現在、製油所、化学工場などのプラントは、より安全性の高いプラント運営が求められている。そのため、保安四法(※)等により指定された法定点検に加えて、異常の早期発見、予兆管理に資する高度な点検技術の開発、導入が進められている。
このほど、日本電気株式会社(以下、NEC)は、AIを活用したプラント向けの異常予兆検知を行うシステムを、岡山県倉敷市のJXTGエネルギー水島製油所のボイラー設備へ納入し、本年10月に稼働開始予定と発表した。
同システムには、NECのAI技術群「NEC the WISE」の1つである「インバリアント分析技術」を用いている。「インバリアント分析技術」とは、大量に収集したセンサデータの中に埋もれている、システムの特徴を表す普遍的な関係性(インバリアント)を、対象プラント・システムのドメイン知識に頼らずに自動的、かつ網羅的に抽出して、モデル化し、モデルと一致しない「いつもと違う」挙動をサイレント障害として検知するAI技術である。
同システムでは、ボイラーの運転を監視/制御している温度・圧力・流量・バルブ開度、水位など、約500箇所のセンサデータを収集し、異なるセンサ同士の関係性を自動的に発見する。
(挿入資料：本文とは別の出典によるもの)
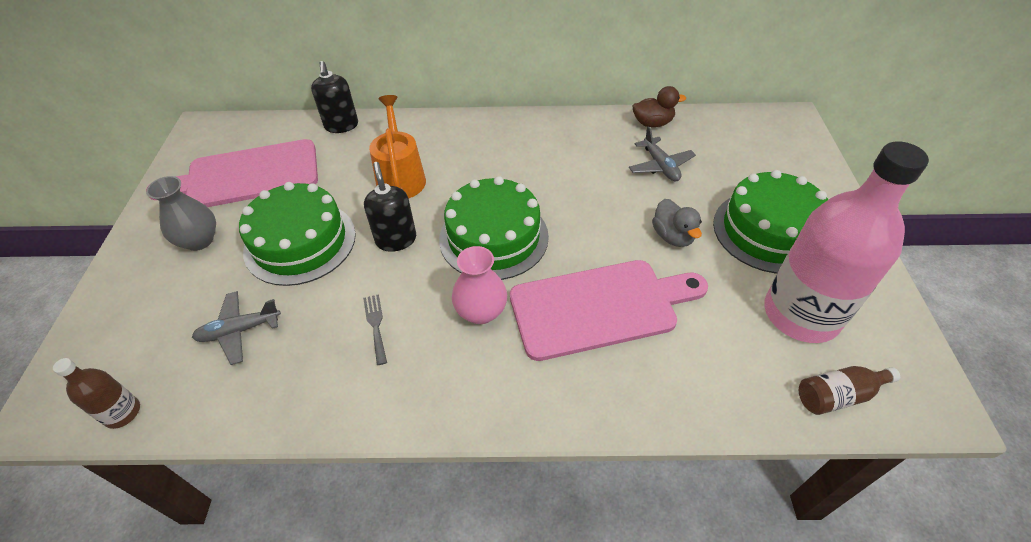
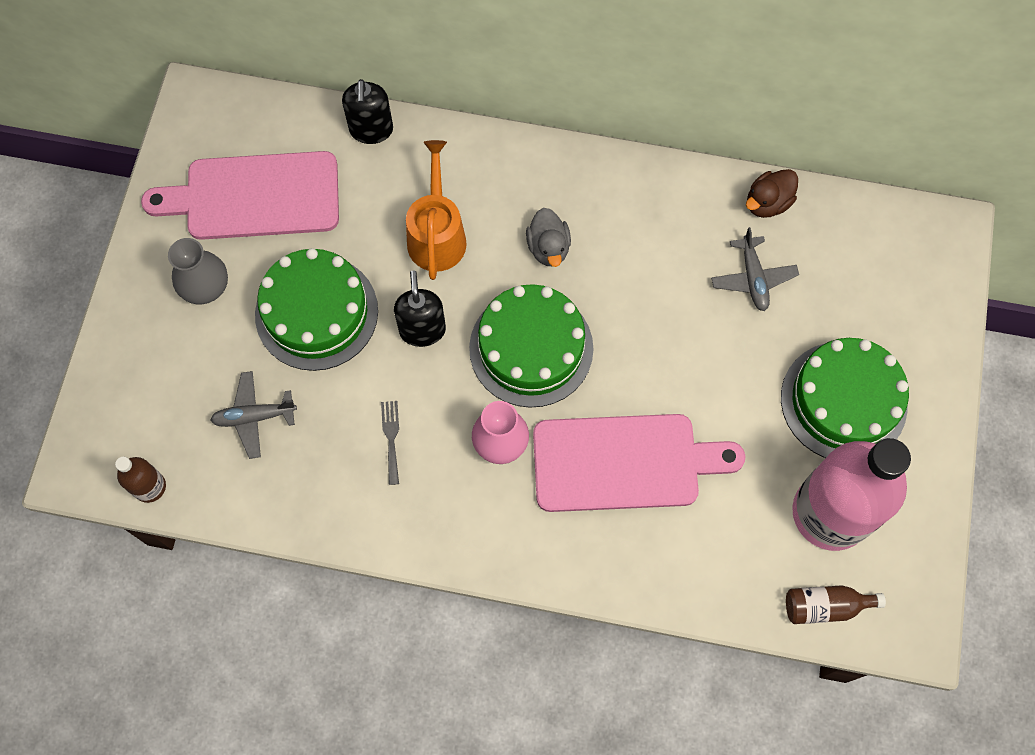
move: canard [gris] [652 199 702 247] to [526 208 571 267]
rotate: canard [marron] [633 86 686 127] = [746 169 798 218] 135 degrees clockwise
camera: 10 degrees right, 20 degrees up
この関係性をいつもの状態として解析・定義し、同関係性に変化が起きた際に「いつもと違う」状態としてアラームを出すことができる。これにより、人手で行うことのできなかった設備異常の予兆をトラブルに至る前に早期に自動検知できるようになる。
また、「いつもと違う」状態により異常の予兆を検知した場合、その影響範囲の絞り込みや原因の切り分けができるため、これまで多大な時間を要していた原因分析の時間短縮や作業負担の軽減および保全計画の最適化が期待されている。
NECとJXTGエネルギーは、同システムを用いて、同製油所のボイラー設備における過去の運転データを利用し実証を行った結果、これまでの閾値設定や傾向分析による監視システムに比べ約1週間早く異常の予兆を検知することができた。
※化学プラントにおける保安の確保を目的として適用される「消防法」「高圧ガス保安法」「労働安全衛生法」「石油コンビナート等災害防止法」の四つの法律のこと。